◆ Questions to answer ◆
**a)** In the C++ member-detection text, which test class has the static_assert that is marked as failing?
**b)** Please return the C++ member-detection text between "You can create" and "an ambiguity problem.", inclusive.

◆ Text for analysis ◆
>>>>

You can create another class MemberBase that does have that member, and then subclass the two classes (the class to check T and BaseMember) and try to access the member of the subclass. If T also has a member member, then you will get an ambiguity problem.

Code:

#include <type_traits>

// Yakk's can_apply

template<class...>struct voider{using type=void;};
template<class...Ts>using void_t=typename voider<Ts...>::type;

template<class...>struct types{using type=types;};
namespace details {
  template<template<class...>class Z, class types, class=void>
  struct can_apply : std::false_type {};
  template<template<class...>class Z, class...Ts>
  struct can_apply< Z, types<Ts...>, void_t< Z<Ts...> > >:
    std::true_type
  {};
}
template<template<class...>class Z, class...Ts>
using can_apply = details::can_apply<Z,types<Ts...>>;

// Main code

class MemberBase {
    public:
        int member;
};

template<class ToCheck>
class MemberCheck: public ToCheck, public MemberBase {
};

template <typename T>
using member_type = decltype(&T::member);

template <typename T>
using hasnot_member = can_apply<member_type, MemberCheck<T>>;

template <typename T> 
using static_not = std::integral_constant<bool, !T::value>;

template <typename T>
using has_member = static_not<hasnot_member<T>>;

// Tests

class A {
    int member;
};

class Ap {
    public:
    int member;
};

class B {
    float member;
};

class C {
    int member();
};

class D {
};

static_assert(has_member<A>{}, "!"); // ok
static_assert(has_member<Ap>{}, "!"); // ok
static_assert(has_member<B>{}, "!"); // ok
static_assert(has_member<C>{}, "!"); // ok
static_assert(has_member<D>{}, "!"); // fail

However, this definitely smells like a dirty hack to me.

<<<<

◆ Provided material ◆

>>>>

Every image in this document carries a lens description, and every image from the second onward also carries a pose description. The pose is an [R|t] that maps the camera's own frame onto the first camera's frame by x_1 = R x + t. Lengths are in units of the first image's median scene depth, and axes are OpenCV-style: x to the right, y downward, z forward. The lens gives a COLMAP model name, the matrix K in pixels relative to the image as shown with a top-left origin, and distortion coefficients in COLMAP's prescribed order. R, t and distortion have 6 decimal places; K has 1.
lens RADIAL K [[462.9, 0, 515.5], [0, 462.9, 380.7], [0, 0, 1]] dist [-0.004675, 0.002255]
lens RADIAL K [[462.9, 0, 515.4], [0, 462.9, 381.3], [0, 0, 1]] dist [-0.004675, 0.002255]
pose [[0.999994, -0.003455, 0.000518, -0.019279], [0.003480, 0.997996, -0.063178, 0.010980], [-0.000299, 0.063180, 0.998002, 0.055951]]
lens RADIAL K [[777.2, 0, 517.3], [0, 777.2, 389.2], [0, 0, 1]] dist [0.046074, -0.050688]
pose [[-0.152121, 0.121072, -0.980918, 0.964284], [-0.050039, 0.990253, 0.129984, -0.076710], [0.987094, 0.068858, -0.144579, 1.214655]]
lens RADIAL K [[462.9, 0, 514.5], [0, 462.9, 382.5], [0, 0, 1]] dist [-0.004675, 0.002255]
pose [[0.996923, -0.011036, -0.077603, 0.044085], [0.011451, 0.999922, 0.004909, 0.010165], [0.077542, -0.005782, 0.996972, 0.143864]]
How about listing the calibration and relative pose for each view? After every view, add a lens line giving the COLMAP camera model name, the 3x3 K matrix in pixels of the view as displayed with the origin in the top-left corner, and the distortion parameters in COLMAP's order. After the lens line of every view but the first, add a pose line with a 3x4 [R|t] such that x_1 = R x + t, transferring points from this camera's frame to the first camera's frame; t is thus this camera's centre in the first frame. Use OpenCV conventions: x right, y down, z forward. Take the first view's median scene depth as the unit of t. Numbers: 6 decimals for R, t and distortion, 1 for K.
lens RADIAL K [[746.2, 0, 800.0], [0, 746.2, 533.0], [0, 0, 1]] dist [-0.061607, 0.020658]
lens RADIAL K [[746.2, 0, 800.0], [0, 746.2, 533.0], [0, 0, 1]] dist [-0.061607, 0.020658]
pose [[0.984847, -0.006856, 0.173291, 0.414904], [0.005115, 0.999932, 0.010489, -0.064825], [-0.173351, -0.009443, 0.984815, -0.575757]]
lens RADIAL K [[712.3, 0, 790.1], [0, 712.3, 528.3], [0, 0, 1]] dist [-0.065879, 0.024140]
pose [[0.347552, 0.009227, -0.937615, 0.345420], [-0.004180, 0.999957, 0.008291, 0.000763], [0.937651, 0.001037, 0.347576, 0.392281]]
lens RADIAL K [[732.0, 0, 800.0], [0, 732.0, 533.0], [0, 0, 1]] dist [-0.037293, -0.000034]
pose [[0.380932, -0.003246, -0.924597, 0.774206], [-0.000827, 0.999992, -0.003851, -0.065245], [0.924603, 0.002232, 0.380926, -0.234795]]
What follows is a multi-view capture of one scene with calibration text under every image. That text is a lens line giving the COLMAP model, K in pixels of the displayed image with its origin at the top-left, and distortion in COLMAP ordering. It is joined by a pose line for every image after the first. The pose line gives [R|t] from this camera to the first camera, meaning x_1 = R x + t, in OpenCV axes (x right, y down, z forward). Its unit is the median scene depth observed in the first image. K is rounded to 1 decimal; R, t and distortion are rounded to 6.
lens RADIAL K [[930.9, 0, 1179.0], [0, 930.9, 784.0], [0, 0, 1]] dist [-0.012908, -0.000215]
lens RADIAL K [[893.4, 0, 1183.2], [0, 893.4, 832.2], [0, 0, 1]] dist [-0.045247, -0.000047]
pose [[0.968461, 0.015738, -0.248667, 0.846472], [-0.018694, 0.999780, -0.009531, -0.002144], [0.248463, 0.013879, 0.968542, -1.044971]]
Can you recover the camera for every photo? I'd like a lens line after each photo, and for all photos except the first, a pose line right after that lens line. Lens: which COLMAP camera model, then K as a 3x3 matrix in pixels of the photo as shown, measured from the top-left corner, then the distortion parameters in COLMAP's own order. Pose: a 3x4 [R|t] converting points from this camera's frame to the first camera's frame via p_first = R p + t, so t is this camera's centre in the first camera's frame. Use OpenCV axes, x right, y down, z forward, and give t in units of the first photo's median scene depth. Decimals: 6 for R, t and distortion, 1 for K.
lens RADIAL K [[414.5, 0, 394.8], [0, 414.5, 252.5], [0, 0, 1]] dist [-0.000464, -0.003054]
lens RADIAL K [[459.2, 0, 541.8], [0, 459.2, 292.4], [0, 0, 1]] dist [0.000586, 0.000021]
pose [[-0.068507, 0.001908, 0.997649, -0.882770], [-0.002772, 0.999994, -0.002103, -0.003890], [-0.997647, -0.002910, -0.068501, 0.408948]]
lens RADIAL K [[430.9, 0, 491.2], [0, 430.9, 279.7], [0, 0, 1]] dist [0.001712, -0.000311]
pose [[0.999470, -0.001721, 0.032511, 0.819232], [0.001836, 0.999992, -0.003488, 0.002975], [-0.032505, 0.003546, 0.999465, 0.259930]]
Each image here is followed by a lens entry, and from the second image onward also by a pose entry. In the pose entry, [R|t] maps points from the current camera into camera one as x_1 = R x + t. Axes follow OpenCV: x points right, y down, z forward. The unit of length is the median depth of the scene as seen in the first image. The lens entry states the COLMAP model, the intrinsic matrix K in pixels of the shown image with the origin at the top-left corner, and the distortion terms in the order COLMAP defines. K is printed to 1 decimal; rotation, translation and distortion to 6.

<<<<

◆ Solution set ◆
**a)** Class D.

**b)**
You can create another class MemberBase that does have that member, and then subclass the two classes (the class to check T and BaseMember) and try to access the member of the subclass. If T also has a member member, then you will get an ambiguity problem.